A Conservative government could revive plans for a "regional pay" system which would mean to pay teachers and nurses in parts of the West Midlands received lower salaries, Liberal Democrat leader Nick Clegg has warned.

He said he had blocked plans announced by George Osborne in 2011, and later abandoned, to vary public sector pay according to local job market conditions across the country.

The idea, bitterly opposed by unions, would have meant staff in areas such as the Black Country and Birmingham suburbs received lower salaries than those in city centres or the south of England for doing the same job.

In an interview with The Birmingham Post, Mr Clegg claimed Conservatives could bring the plan back - if they formed a Government on their own after the May 7 General Election.

The Liberal Democrat leader also said:

  • Students backed the Coalition's changes to student fees
  • Opinion polling is a "fake science" and predictions of a Lib Dem wipeout are wrong
  • Liberal Democrats would pledge to abolish illiteracy

Mr Clegg said he had blocked Conservative plans for regional or local pay, adding: “They pushed it very hard and I had to push very hard back to stop it.

“The Conservatives have always been very keen in my experience at pushing this idea that nurses and teachers and doctors should be paid less in some parts of the country.”

He added: “They were adamant for ages."

Conservatives were likely to revive the idea if they win a majority allowing them to govern without the Liberal Democrats as Coalition partners, he said.

"I suspect they will if they were on their own in government.”

The Chancellor announced plans in 2011 to introduce a regional pay scheme modelled on a system operating at the time in the courts system, which meant a worker in the Black Country or the edge of Birmingham could be paid less than those in central Birmingham, while wages were higher again in London.

The idea was abandoned in 2012 , and Liberal Democrats say their opposition to the idea forced the Chancellor to back down.

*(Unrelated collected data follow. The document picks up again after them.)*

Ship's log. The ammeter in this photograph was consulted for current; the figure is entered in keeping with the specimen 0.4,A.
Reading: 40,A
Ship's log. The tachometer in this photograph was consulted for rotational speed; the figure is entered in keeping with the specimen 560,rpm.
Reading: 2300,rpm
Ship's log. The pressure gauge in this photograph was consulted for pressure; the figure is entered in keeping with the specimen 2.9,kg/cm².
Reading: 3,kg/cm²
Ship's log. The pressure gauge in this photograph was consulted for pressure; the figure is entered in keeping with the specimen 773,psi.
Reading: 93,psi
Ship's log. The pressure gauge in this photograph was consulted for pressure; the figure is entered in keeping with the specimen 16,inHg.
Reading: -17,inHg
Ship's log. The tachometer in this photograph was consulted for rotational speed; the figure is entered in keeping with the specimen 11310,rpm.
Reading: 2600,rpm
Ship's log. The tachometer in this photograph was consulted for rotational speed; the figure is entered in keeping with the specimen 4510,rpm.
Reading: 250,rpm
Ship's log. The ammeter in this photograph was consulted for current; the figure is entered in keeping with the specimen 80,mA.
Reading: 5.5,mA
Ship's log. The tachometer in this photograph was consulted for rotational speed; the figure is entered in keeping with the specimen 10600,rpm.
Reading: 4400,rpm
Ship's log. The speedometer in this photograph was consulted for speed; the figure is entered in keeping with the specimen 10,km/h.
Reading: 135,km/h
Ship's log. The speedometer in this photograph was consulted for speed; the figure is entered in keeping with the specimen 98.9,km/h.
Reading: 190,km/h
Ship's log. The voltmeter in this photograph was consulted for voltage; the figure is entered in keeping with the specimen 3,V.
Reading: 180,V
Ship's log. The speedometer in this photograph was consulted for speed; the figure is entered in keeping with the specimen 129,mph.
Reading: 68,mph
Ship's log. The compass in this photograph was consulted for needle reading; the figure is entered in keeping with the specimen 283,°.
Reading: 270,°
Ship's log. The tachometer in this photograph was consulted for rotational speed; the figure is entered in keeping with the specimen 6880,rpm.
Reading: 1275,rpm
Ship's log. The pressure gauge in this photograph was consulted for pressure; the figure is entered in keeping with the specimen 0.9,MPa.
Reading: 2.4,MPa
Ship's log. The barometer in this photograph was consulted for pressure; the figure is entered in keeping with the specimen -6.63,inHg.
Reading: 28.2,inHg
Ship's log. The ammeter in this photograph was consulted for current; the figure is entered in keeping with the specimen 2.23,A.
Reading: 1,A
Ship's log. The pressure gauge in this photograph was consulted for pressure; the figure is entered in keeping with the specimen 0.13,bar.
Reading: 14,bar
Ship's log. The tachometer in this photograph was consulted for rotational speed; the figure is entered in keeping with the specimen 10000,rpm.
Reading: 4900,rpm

Students back our fee changes

The Deputy Prime Minister insisted students actually liked the new fee system introduced by the Coalition, which saw maximum fees tripled from £3,000 a year to £9,000 a year.

He was widely criticised for breaking a promise made during the 2010 election campaign to vote against any increase in fees.

But Liberal Democrats point out that while richer graduates pay more under the new system, graduates on low average incomes actually pay less than they used to.

Mr Clegg said: “To state the obvious, we are not going to do as well among students as we did last time.

“But my experience, as someone who has a fair number of students in my own constituency, is that if you actually speak to students about the system that has been introduced, they are the first to tell you that it is much much fairer than all the critics predicted it would be.

“Far from discouraging people from going to university, we now have more young people on fill time courses at university than ever before.”

Opinion polls are a "fake science"

Mr Clegg dismissed people who interpret opinion polls as a “cottage industry of pundits” involved in a “fake science”, as he dismissed predictions the Lib Dems could lose the bulk of their 56 seats in the May 7 General Election.

“I think we have got into this ludicrous game at the moment, where every single Tom, Dick or Harry can pop up and come up with some entirely specious prediction on some entirely random poll and say that’s going to happen. It’s not going to happen.

“The notion that these predictions of Lib Dem wipeout - it’s just patent nonsense.

“And unlike this great cottage industry of pundits I spend a lot of time in these seats and what matters is how people locally vote for their own local MPs.

“And none of that is picked up by this fake science where they take a snapshot view across the whole country.”

We'll end illiteracy

Mr Clegg said Liberal Democrats would include a commitment in their manifesto to wipe out “illiteracy” in British schools.

Nearly one in four children left West Midland primary schools without learning to read well enough to prepare them for secondary school last year, Liberal Democrats say.

Mr Clegg’s target is to ensure every child achieves what the Department for Education calls a “good” score in reading tests taken at the end of primary school. This is also known officially as achieving level 4B or higher.

In the whole West Midlands region this target was met by 76 per cent of children in 2014, just over three quarters. The success rate was slightly higher in Solihull, where it was met by 81 per cent of children, and lower in Birmingham, where the success rate was 73 per cent.

Mr Clegg said: “One of the commitments that will be included in the Liberal Democrat manifesto is to eliminate child illiteracy by the middle of the next decade by 2025.”

Liberal Democrats would increase the pupil premium, an addition grant of £1,300 per pupil paid to schools teaching children from less wealthy families.

Coalitions are the future

Coalition government would become the norm, Mr Clegg predicted.

Nick Clegg has led his Lib Dem MPs through the No lobby to vote down a Government Bill
The days of single-party government are over, says Nick Clegg

“I always anticipated that being one of the architects of the country’s first proper coalition at a time of economic emergency, when you are having to make lots of controversial decisions is not going to be popular - but I think it is very much a harbinger of what’s going to happen in the future.

“It’s fairly obvious to me that coalitions will repeat themselves in the future. The two old parties . . . are trying to turn the clock back and pretend that everybody either votes for the red team or the blue team. They don’t.”